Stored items
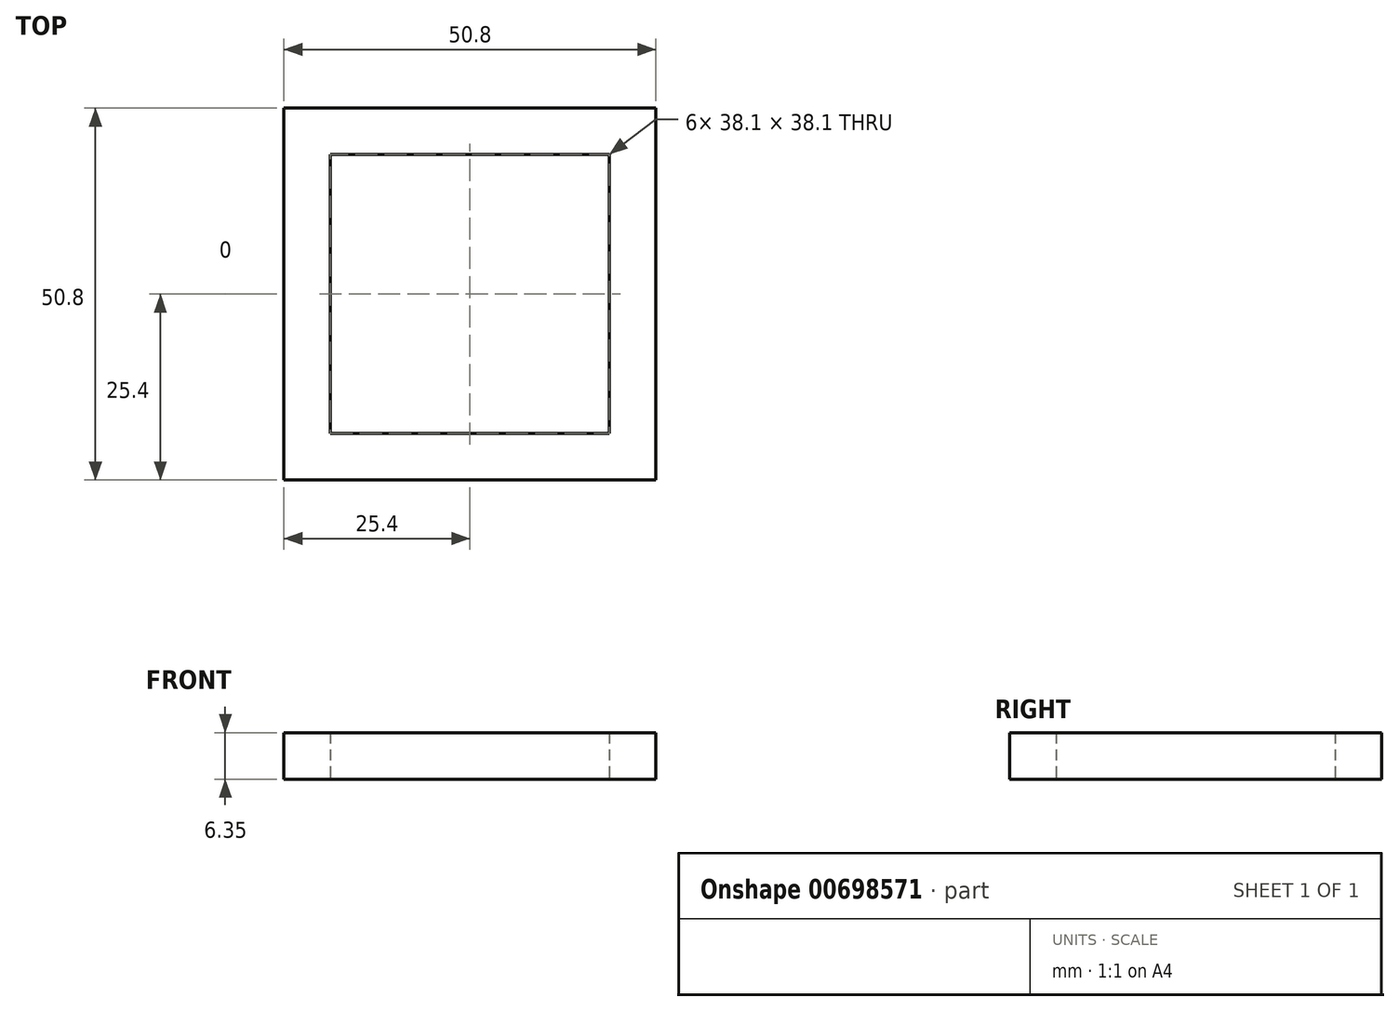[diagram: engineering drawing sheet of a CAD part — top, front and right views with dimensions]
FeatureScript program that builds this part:
annotation { "Feature Type Name" : "Feature", "Feature Type Description" : "" }
export const myFeature = defineFeature(function(context is Context, id is Id, definition is map)
    precondition{}
    {
        {
            var Q0;
            Q0=qCreatedBy(makeId("Top.planeOp"),FACE);
            var sketch = newSketch(context, id + "F0", { "sketchPlane" : qUnion([Q0])});
            skLineSegment(sketch, "E0.bottom", {"start": v(0, 0) * mm, "end": v(50.8, 0) * mm});
            skLineSegment(sketch, "E0.top", {"start": v(0, 50.8) * mm, "end": v(50.8, 50.8) * mm});
            skLineSegment(sketch, "E0.left", {"start": v(0, 0) * mm, "end": v(0, 50.8) * mm});
            skLineSegment(sketch, "E0.right", {"start": v(50.8, 0) * mm, "end": v(50.8, 50.8) * mm});
            skLineSegment(sketch, "E1.0", {"start": v(6.35, 44.45) * mm, "end": v(44.45, 44.45) * mm});
            skLineSegment(sketch, "E1.1", {"start": v(6.35, 6.35) * mm, "end": v(6.35, 44.45) * mm});
            skLineSegment(sketch, "E1.2", {"start": v(6.35, 6.35) * mm, "end": v(44.45, 6.35) * mm});
            skLineSegment(sketch, "E1.3", {"start": v(44.45, 6.35) * mm, "end": v(44.45, 44.45) * mm});
            skSolve(sketch);
        }
        {
            var Q0;
            Q0=makeQuery(id+"F0.imprint","IMPRINT",FACE,{"disambiguationData":[TD([[makeQuery(id+"F0.imprint","IMPRINT",EDGE,{"derivedFrom":sQuery(id+"F0.wireOp",EDGE,"E0.bottom")}),1.0]])]});
            extrude(context, id + "F1", {"entities" : qUnion([Q0]), "depth" : 6.35 * mm, "offsetDistance" : 25.4 * mm});
        }
    });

**TASK DESCRIPTION**
Convert every row above into a JSON list of strings, with one string for each line and no blank lines. Leave the pictures out.

**SOLVED EXERCISE**
[
  "[diagram: engineering drawing sheet of a CAD part — top, front and right views with dimensions]",
  "FeatureScript program that builds this part:",
  "annotation { \"Feature Type Name\" : \"Feature\", \"Feature Type Description\" : \"\" }",
  "export const myFeature = defineFeature(function(context is Context, id is Id, definition is map)",
  "    precondition{}",
  "    {",
  "        {",
  "            var Q0;",
  "            Q0=qCreatedBy(makeId(\"Top.planeOp\"),FACE);",
  "            var sketch = newSketch(context, id + \"F0\", { \"sketchPlane\" : qUnion([Q0])});",
  "            skLineSegment(sketch, \"E0.bottom\", {\"start\": v(0, 0) * mm, \"end\": v(50.8, 0) * mm});",
  "            skLineSegment(sketch, \"E0.top\", {\"start\": v(0, 50.8) * mm, \"end\": v(50.8, 50.8) * mm});",
  "            skLineSegment(sketch, \"E0.left\", {\"start\": v(0, 0) * mm, \"end\": v(0, 50.8) * mm});",
  "            skLineSegment(sketch, \"E0.right\", {\"start\": v(50.8, 0) * mm, \"end\": v(50.8, 50.8) * mm});",
  "            skLineSegment(sketch, \"E1.0\", {\"start\": v(6.35, 44.45) * mm, \"end\": v(44.45, 44.45) * mm});",
  "            skLineSegment(sketch, \"E1.1\", {\"start\": v(6.35, 6.35) * mm, \"end\": v(6.35, 44.45) * mm});",
  "            skLineSegment(sketch, \"E1.2\", {\"start\": v(6.35, 6.35) * mm, \"end\": v(44.45, 6.35) * mm});",
  "            skLineSegment(sketch, \"E1.3\", {\"start\": v(44.45, 6.35) * mm, \"end\": v(44.45, 44.45) * mm});",
  "            skSolve(sketch);",
  "        }",
  "        {",
  "            var Q0;",
  "            Q0=makeQuery(id+\"F0.imprint\",\"IMPRINT\",FACE,{\"disambiguationData\":[TD([[makeQuery(id+\"F0.imprint\",\"IMPRINT\",EDGE,{\"derivedFrom\":sQuery(id+\"F0.wireOp\",EDGE,\"E0.bottom\")}),1.0]])]});",
  "            extrude(context, id + \"F1\", {\"entities\" : qUnion([Q0]), \"depth\" : 6.35 * mm, \"offsetDistance\" : 25.4 * mm});",
  "        }",
  "    });"
]